PROBLÈME POSÉ A: Recopiez l'extrait choisi depuis « Je suis impatient » jusqu'à « mollettes de l’instrument. » inclus, en renommant « bonefish » en « poisson ».

EXTRAIT CHOISI:

--

J’entends les coqs chanter, ça va bientôt être l’heure… mais c’est vrai qu’ici le jour se lève si brusquement que ces bestioles à moitié sauvages s’y prennent très à l’avance pour saluer l’astre du jour.
Effectivement je suis réveillé bien plus tôt que ce qui était prévu, j’ai largement le temps de rejoindre Yves au point de mise à l’eau.
Je suis impatient : il y a presque trois semaines nous n’avons pu effectuer qu’une seule sortie en bateau, j’ai eu la tape d’un bonefish, plus discrète que je ne m’y attendais, et mon ferrage pas assez appuyé ne m’a pas permis d’en atteler un.
Cette fois-ci, oui cette fois-ci je ferrerai la bête avec le bras qui tire la soie, et pas à la canne comme le font les marins d’eau douce comme moi.
On se retrouve dans la nuit noire, marche arrière, l’eau tiède, remorque, bateau, c’est toute une organisation. On navigue entre mer et montagne, la Soufrière sera peut-être dégagée aujourd’hui. Le ciel encore sombre, les étoiles sont bien visibles. Je lève la tête plus haut que d’habitude pour admirer le ciel d’hiver. Je connais ces constellations qui pour moi sont synonymes de mains gantées sur les mollettes de l’instrument.
Le moteur ralentit, Yves a baissé les gaz : on approche… Dans le jour qui vient, on attache le bateau à une racine de palétuvier et on prépare les cannes sans bruit. On y voit à peine et pourtant Yves chuchote « Ils sont là ! ». Mais comment fait ce type pour apercevoir le petit triangle grisâtre d’un bone en tailing ? C’est si fugace, on n’est sûr de rien (je ne suis sûr de rien) mais lui il sait, et je sais pourquoi il sait ! Le secret, et l’avantage d’être accompagné par Yves sur ces coins, c’est qu’il va vous dire « On va les voir là ! » ou « Ils vont rentrer sur le flat en venant de là-bas ! ». Et tout cela sur des hectares de platières posées au milieu de nulle part.

--

MATÉRIEL FOURNI:
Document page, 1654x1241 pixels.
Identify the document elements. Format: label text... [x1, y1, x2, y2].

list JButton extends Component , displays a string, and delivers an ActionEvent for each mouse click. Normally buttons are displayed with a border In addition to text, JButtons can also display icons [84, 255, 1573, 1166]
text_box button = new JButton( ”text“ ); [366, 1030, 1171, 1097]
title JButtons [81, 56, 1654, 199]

--

PROBLÈME POSÉ B: Transcrivez à l'identique les lignes du listing, de son début jusqu'à la ligne contenant « list JButton extends » incluse.

RÉPONSE COMPLÈTE A:
Je suis impatient : il y a presque trois semaines nous n’avons pu effectuer qu’une seule sortie en bateau, j’ai eu la tape d’un poisson, plus discrète que je ne m’y attendais, et mon ferrage pas assez appuyé ne m’a pas permis d’en atteler un.
Cette fois-ci, oui cette fois-ci je ferrerai la bête avec le bras qui tire la soie, et pas à la canne comme le font les marins d’eau douce comme moi.
On se retrouve dans la nuit noire, marche arrière, l’eau tiède, remorque, bateau, c’est toute une organisation. On navigue entre mer et montagne, la Soufrière sera peut-être dégagée aujourd’hui. Le ciel encore sombre, les étoiles sont bien visibles. Je lève la tête plus haut que d’habitude pour admirer le ciel d’hiver. Je connais ces constellations qui pour moi sont synonymes de mains gantées sur les mollettes de l’instrument.

RÉPONSE COMPLÈTE B:
Document page, 1654x1241 pixels.
Identify the document elements. Format: label text... [x1, y1, x2, y2].

list JButton extends Component , displays a string, and delivers an ActionEvent for each mouse click. Normally buttons are displayed with a border In addition to text, JButtons can also display icons [84, 255, 1573, 1166]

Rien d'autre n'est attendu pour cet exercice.